Naufus Ramirez-Figueroa is a performance and visual artist. Over the past eight years, he has performed and exhibited at various Canadian artist-run centers and in galleries and museums throughout Latin America. Born in Guatemala during the most violent years of war, Ramirez-Figueroa’s work attempts to explore the nature of witnessing and narrating traumatic experience from a Mayan/Mestizo perspective. Naufus Ramirez-Figueroa contextualizes his work within a historically informed framework of subject-focused language and representation. His work questions accepted notions of humanity and the humane, and individual and collective constructs of social responsibility.
Ramirez-Figueroa’s work attempts to create an opening for dialogue around ethics regarding the development of interpersonal relationships embedded in political conflict, colonialism, oral history, ethnic cleansing, economics, and notions of belonging.
This explored dialogue is a re-consideration of the parameters between the self and the “other”, concepts that are currently influenced and defined by political, cultural, religious and scientific ideology. Ramirez-Figueroa utilizes Georges Bataille’s theory of excess to further explore the possibility of excess in relation to potential communication between individuals.

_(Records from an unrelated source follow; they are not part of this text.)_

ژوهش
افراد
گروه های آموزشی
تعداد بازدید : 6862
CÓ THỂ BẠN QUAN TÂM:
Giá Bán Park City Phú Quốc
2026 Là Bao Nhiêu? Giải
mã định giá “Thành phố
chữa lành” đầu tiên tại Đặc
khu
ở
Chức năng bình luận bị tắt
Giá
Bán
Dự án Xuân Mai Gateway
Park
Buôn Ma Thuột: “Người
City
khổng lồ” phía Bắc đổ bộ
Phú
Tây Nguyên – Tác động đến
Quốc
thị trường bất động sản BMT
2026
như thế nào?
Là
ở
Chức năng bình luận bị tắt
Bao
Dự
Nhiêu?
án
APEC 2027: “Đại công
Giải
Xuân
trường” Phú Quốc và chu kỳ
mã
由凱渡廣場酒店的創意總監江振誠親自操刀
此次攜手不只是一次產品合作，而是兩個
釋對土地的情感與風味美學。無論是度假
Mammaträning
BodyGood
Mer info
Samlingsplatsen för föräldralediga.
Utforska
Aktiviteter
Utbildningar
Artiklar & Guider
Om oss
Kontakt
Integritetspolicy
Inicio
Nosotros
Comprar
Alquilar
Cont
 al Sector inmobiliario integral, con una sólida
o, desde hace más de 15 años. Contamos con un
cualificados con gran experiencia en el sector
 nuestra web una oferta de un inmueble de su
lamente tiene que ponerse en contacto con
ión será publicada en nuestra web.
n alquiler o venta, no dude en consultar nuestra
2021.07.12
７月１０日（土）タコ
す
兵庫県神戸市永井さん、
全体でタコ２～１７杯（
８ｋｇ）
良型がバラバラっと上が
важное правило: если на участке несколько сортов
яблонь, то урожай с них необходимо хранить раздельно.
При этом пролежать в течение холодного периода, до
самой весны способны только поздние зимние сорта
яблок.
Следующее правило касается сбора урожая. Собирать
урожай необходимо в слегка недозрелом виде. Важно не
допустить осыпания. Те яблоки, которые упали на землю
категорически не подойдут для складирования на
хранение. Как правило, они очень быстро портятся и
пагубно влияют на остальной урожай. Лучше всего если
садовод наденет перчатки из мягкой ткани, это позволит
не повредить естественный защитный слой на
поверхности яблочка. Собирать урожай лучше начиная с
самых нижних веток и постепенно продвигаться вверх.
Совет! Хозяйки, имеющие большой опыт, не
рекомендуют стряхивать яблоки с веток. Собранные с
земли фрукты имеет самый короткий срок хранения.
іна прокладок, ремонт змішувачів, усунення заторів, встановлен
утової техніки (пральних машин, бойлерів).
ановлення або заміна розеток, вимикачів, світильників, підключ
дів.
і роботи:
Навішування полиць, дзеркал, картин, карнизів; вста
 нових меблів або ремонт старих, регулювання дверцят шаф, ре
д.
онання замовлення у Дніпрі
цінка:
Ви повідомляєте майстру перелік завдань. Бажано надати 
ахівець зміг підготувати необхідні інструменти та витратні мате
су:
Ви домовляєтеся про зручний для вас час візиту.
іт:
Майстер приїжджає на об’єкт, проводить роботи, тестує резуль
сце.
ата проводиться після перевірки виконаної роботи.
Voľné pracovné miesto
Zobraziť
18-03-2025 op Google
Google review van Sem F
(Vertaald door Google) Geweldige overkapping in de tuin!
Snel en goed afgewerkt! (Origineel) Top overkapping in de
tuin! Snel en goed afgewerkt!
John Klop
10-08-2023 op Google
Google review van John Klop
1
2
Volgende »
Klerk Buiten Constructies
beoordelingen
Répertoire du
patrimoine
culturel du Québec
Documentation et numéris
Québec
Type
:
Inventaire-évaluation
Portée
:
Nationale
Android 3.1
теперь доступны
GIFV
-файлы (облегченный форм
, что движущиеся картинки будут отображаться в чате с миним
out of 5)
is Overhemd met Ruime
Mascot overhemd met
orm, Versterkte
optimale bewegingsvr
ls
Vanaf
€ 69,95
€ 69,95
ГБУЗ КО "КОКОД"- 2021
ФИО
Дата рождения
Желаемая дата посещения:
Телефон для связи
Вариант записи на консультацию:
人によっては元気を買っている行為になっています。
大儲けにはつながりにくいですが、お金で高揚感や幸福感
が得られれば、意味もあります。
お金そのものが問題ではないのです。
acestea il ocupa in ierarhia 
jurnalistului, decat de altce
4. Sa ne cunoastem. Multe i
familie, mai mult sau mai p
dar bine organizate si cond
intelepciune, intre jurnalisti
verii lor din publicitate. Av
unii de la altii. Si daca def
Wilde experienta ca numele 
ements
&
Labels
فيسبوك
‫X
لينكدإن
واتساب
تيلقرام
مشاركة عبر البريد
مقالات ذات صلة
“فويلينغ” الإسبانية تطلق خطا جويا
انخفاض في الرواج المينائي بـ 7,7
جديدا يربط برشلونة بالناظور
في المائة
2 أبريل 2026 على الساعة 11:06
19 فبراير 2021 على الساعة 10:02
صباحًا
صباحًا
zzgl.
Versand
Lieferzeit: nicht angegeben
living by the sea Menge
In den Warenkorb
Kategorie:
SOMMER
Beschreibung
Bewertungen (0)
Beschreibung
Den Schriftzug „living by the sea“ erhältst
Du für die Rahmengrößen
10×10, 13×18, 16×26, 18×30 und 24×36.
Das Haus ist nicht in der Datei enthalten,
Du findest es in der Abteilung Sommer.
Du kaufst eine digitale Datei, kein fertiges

Bataille saw the concept of excess as related to a bleak and abject side of human existence, focusing on that which society has generally refused to recognize. Ramirez-Figueroa questions if this notion of excess could also be applied to an unacknowledged sense of empathy and communication within the commonplace and ordinary human experience. Such investigations reach into the realms of the metaphysical, attempting to describe an opposite end of the spectrum related to Bataille’s theories of excess, while simultaneously utilizing abject images of excess in his work.
Concurrent to this desire for dialogue around the influences on self-individuation in relation to ethics, the artist calls for a reassessment of the way in which semiotics is commonly used within cultural dialogue. Seemingly, the desire to reduce the interpretation of art to its most simplified and immediate meaning pervades the contemporary cultural climate. By not providing work easily read from the viewpoint of semiotics, the artist wishes to present the opportunity of a more contemplative experience of art for the viewer, and a more complex consideration of the meaning of the semantics of the work.
Naufus Ramirez-Figueroa studied at the Emily Carr Institute of Art and Design in the Intermedia program, and has been mentored by Rebecca Belmore in the areas of sculpture and installation. He is currently preparing a Performance Art work for the Vancouver Art Gallery integrating the sculptural pieces of Franz West in relation to the current VAG exhibition.